» **EXTRACTED DATA**
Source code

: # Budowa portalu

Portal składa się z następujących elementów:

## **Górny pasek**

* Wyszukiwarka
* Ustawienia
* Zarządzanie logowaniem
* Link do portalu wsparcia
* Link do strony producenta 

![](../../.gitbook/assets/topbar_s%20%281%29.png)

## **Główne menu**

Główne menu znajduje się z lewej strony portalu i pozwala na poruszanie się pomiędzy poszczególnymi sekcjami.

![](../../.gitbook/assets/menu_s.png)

» **TASK REQUIREMENTS**
Locate every line above that contains the string "assets", and copy each of those lines in full.

» **SOLUTION TO THE EXERCISE**
![](../../.gitbook/assets/topbar_s%20%281%29.png)
![](../../.gitbook/assets/menu_s.png)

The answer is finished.